▸ **DATA RECORDS**:
= = = =

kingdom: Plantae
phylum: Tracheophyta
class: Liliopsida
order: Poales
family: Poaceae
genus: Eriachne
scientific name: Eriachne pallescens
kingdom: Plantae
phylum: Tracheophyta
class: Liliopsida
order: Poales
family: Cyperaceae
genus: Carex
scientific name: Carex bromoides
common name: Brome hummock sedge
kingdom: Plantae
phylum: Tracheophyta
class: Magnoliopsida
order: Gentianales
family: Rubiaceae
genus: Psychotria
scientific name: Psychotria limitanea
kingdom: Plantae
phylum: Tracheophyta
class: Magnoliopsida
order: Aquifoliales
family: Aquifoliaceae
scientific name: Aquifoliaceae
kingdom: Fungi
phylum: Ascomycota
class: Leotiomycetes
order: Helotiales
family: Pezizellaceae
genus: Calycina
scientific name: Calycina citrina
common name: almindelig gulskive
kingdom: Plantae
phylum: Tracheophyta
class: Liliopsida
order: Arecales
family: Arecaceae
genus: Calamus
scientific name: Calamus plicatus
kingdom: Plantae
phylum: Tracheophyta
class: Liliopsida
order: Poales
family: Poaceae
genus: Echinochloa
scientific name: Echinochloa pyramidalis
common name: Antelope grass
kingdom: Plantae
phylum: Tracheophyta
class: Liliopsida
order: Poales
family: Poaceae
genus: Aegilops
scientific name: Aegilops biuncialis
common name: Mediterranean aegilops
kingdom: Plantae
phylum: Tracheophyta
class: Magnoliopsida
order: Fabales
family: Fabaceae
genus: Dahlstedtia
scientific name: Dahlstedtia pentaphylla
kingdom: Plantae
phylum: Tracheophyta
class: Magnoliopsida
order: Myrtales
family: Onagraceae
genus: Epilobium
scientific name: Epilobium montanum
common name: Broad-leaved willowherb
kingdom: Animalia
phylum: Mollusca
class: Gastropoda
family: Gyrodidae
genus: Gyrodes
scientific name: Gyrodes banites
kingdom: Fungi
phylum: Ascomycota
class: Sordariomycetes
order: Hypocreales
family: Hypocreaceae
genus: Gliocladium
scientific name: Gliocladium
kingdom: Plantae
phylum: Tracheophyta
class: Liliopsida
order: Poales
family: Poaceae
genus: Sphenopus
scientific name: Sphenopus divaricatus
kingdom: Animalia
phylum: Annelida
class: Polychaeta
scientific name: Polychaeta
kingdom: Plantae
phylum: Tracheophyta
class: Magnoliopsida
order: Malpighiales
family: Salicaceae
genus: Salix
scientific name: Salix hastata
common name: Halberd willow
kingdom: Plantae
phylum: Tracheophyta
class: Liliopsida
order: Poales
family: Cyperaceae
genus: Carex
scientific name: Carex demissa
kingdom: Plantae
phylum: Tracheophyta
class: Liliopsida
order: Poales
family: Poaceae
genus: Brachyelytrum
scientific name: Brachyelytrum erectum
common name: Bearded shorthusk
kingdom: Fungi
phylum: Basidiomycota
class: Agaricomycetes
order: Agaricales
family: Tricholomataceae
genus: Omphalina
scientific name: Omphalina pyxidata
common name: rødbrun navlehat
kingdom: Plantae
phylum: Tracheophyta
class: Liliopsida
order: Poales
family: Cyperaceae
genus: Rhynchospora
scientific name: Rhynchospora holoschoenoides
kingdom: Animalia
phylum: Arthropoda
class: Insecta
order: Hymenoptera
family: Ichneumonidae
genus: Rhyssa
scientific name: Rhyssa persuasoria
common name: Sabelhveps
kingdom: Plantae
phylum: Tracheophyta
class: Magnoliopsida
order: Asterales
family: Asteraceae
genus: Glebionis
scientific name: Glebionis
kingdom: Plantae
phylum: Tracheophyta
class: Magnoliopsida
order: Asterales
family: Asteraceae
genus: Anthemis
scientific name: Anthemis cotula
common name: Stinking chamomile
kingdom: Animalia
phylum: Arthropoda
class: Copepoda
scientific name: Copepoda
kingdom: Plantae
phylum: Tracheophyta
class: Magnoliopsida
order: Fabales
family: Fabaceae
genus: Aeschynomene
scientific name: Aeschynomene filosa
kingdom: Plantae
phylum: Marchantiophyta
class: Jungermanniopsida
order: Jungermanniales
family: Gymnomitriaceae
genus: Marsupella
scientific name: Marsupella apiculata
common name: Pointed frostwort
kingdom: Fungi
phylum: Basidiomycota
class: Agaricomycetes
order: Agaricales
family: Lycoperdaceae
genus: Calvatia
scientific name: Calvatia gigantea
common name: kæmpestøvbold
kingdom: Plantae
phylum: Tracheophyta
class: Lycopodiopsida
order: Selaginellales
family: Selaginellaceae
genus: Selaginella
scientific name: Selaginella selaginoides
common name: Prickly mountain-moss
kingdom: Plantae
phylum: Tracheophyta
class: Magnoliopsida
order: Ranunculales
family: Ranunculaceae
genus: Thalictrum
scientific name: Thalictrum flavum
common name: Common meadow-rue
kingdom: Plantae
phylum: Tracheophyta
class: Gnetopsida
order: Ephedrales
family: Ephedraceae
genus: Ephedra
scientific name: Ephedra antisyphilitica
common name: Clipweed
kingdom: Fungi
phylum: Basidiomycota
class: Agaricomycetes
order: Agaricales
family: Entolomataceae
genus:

= = = =

▸ **EXERCISE GOAL**:
Render every line from all the items above as a Markdown table with two columns, Row for a running number and Line for the line itself. Leave out any blank lines.

▸ **EXERCISE OUTPUT**:
| Row | Line |
|---|---|
| 1 | kingdom: Plantae |
| 2 | phylum: Tracheophyta |
| 3 | class: Liliopsida |
| 4 | order: Poales |
| 5 | family: Poaceae |
| 6 | genus: Eriachne |
| 7 | scientific name: Eriachne pallescens |
| 8 | kingdom: Plantae |
| 9 | phylum: Tracheophyta |
| 10 | class: Liliopsida |
| 11 | order: Poales |
| 12 | family: Cyperaceae |
| 13 | genus: Carex |
| 14 | scientific name: Carex bromoides |
| 15 | common name: Brome hummock sedge |
| 16 | kingdom: Plantae |
| 17 | phylum: Tracheophyta |
| 18 | class: Magnoliopsida |
| 19 | order: Gentianales |
| 20 | family: Rubiaceae |
| 21 | genus: Psychotria |
| 22 | scientific name: Psychotria limitanea |
| 23 | kingdom: Plantae |
| 24 | phylum: Tracheophyta |
| 25 | class: Magnoliopsida |
| 26 | order: Aquifoliales |
| 27 | family: Aquifoliaceae |
| 28 | scientific name: Aquifoliaceae |
| 29 | kingdom: Fungi |
| 30 | phylum: Ascomycota |
| 31 | class: Leotiomycetes |
| 32 | order: Helotiales |
| 33 | family: Pezizellaceae |
| 34 | genus: Calycina |
| 35 | scientific name: Calycina citrina |
| 36 | common name: almindelig gulskive |
| 37 | kingdom: Plantae |
| 38 | phylum: Tracheophyta |
| 39 | class: Liliopsida |
| 40 | order: Arecales |
| 41 | family: Arecaceae |
| 42 | genus: Calamus |
| 43 | scientific name: Calamus plicatus |
| 44 | kingdom: Plantae |
| 45 | phylum: Tracheophyta |
| 46 | class: Liliopsida |
| 47 | order: Poales |
| 48 | family: Poaceae |
| 49 | genus: Echinochloa |
| 50 | scientific name: Echinochloa pyramidalis |
| 51 | common name: Antelope grass |
| 52 | kingdom: Plantae |
| 53 | phylum: Tracheophyta |
| 54 | class: Liliopsida |
| 55 | order: Poales |
| 56 | family: Poaceae |
| 57 | genus: Aegilops |
| 58 | scientific name: Aegilops biuncialis |
| 59 | common name: Mediterranean aegilops |
| 60 | kingdom: Plantae |
| 61 | phylum: Tracheophyta |
| 62 | class: Magnoliopsida |
| 63 | order: Fabales |
| 64 | family: Fabaceae |
| 65 | genus: Dahlstedtia |
| 66 | scientific name: Dahlstedtia pentaphylla |
| 67 | kingdom: Plantae |
| 68 | phylum: Tracheophyta |
| 69 | class: Magnoliopsida |
| 70 | order: Myrtales |
| 71 | family: Onagraceae |
| 72 | genus: Epilobium |
| 73 | scientific name: Epilobium montanum |
| 74 | common name: Broad-leaved willowherb |
| 75 | kingdom: Animalia |
| 76 | phylum: Mollusca |
| 77 | class: Gastropoda |
| 78 | family: Gyrodidae |
| 79 | genus: Gyrodes |
| 80 | scientific name: Gyrodes banites |
| 81 | kingdom: Fungi |
| 82 | phylum: Ascomycota |
| 83 | class: Sordariomycetes |
| 84 | order: Hypocreales |
| 85 | family: Hypocreaceae |
| 86 | genus: Gliocladium |
| 87 | scientific name: Gliocladium |
| 88 | kingdom: Plantae |
| 89 | phylum: Tracheophyta |
| 90 | class: Liliopsida |
| 91 | order: Poales |
| 92 | family: Poaceae |
| 93 | genus: Sphenopus |
| 94 | scientific name: Sphenopus divaricatus |
| 95 | kingdom: Animalia |
| 96 | phylum: Annelida |
| 97 | class: Polychaeta |
| 98 | scientific name: Polychaeta |
| 99 | kingdom: Plantae |
| 100 | phylum: Tracheophyta |
| 101 | class: Magnoliopsida |
| 102 | order: Malpighiales |
| 103 | family: Salicaceae |
| 104 | genus: Salix |
| 105 | scientific name: Salix hastata |
| 106 | common name: Halberd willow |
| 107 | kingdom: Plantae |
| 108 | phylum: Tracheophyta |
| 109 | class: Liliopsida |
| 110 | order: Poales |
| 111 | family: Cyperaceae |
| 112 | genus: Carex |
| 113 | scientific name: Carex demissa |
| 114 | kingdom: Plantae |
| 115 | phylum: Tracheophyta |
| 116 | class: Liliopsida |
| 117 | order: Poales |
| 118 | family: Poaceae |
| 119 | genus: Brachyelytrum |
| 120 | scientific name: Brachyelytrum erectum |
| 121 | common name: Bearded shorthusk |
| 122 | kingdom: Fungi |
| 123 | phylum: Basidiomycota |
| 124 | class: Agaricomycetes |
| 125 | order: Agaricales |
| 126 | family: Tricholomataceae |
| 127 | genus: Omphalina |
| 128 | scientific name: Omphalina pyxidata |
| 129 | common name: rødbrun navlehat |
| 130 | kingdom: Plantae |
| 131 | phylum: Tracheophyta |
| 132 | class: Liliopsida |
| 133 | order: Poales |
| 134 | family: Cyperaceae |
| 135 | genus: Rhynchospora |
| 136 | scientific name: Rhynchospora holoschoenoides |
| 137 | kingdom: Animalia |
| 138 | phylum: Arthropoda |
| 139 | class: Insecta |
| 140 | order: Hymenoptera |
| 141 | family: Ichneumonidae |
| 142 | genus: Rhyssa |
| 143 | scientific name: Rhyssa persuasoria |
| 144 | common name: Sabelhveps |
| 145 | kingdom: Plantae |
| 146 | phylum: Tracheophyta |
| 147 | class: Magnoliopsida |
| 148 | order: Asterales |
| 149 | family: Asteraceae |
| 150 | genus: Glebionis |
| 151 | scientific name: Glebionis |
| 152 | kingdom: Plantae |
| 153 | phylum: Tracheophyta |
| 154 | class: Magnoliopsida |
| 155 | order: Asterales |
| 156 | family: Asteraceae |
| 157 | genus: Anthemis |
| 158 | scientific name: Anthemis cotula |
| 159 | common name: Stinking chamomile |
| 160 | kingdom: Animalia |
| 161 | phylum: Arthropoda |
| 162 | class: Copepoda |
| 163 | scientific name: Copepoda |
| 164 | kingdom: Plantae |
| 165 | phylum: Tracheophyta |
| 166 | class: Magnoliopsida |
| 167 | order: Fabales |
| 168 | family: Fabaceae |
| 169 | genus: Aeschynomene |
| 170 | scientific name: Aeschynomene filosa |
| 171 | kingdom: Plantae |
| 172 | phylum: Marchantiophyta |
| 173 | class: Jungermanniopsida |
| 174 | order: Jungermanniales |
| 175 | family: Gymnomitriaceae |
| 176 | genus: Marsupella |
| 177 | scientific name: Marsupella apiculata |
| 178 | common name: Pointed frostwort |
| 179 | kingdom: Fungi |
| 180 | phylum: Basidiomycota |
| 181 | class: Agaricomycetes |
| 182 | order: Agaricales |
| 183 | family: Lycoperdaceae |
| 184 | genus: Calvatia |
| 185 | scientific name: Calvatia gigantea |
| 186 | common name: kæmpestøvbold |
| 187 | kingdom: Plantae |
| 188 | phylum: Tracheophyta |
| 189 | class: Lycopodiopsida |
| 190 | order: Selaginellales |
| 191 | family: Selaginellaceae |
| 192 | genus: Selaginella |
| 193 | scientific name: Selaginella selaginoides |
| 194 | common name: Prickly mountain-moss |
| 195 | kingdom: Plantae |
| 196 | phylum: Tracheophyta |
| 197 | class: Magnoliopsida |
| 198 | order: Ranunculales |
| 199 | family: Ranunculaceae |
| 200 | genus: Thalictrum |
| 201 | scientific name: Thalictrum flavum |
| 202 | common name: Common meadow-rue |
| 203 | kingdom: Plantae |
| 204 | phylum: Tracheophyta |
| 205 | class: Gnetopsida |
| 206 | order: Ephedrales |
| 207 | family: Ephedraceae |
| 208 | genus: Ephedra |
| 209 | scientific name: Ephedra antisyphilitica |
| 210 | common name: Clipweed |
| 211 | kingdom: Fungi |
| 212 | phylum: Basidiomycota |
| 213 | class: Agaricomycetes |
| 214 | order: Agaricales |
| 215 | family: Entolomataceae |
| 216 | genus: |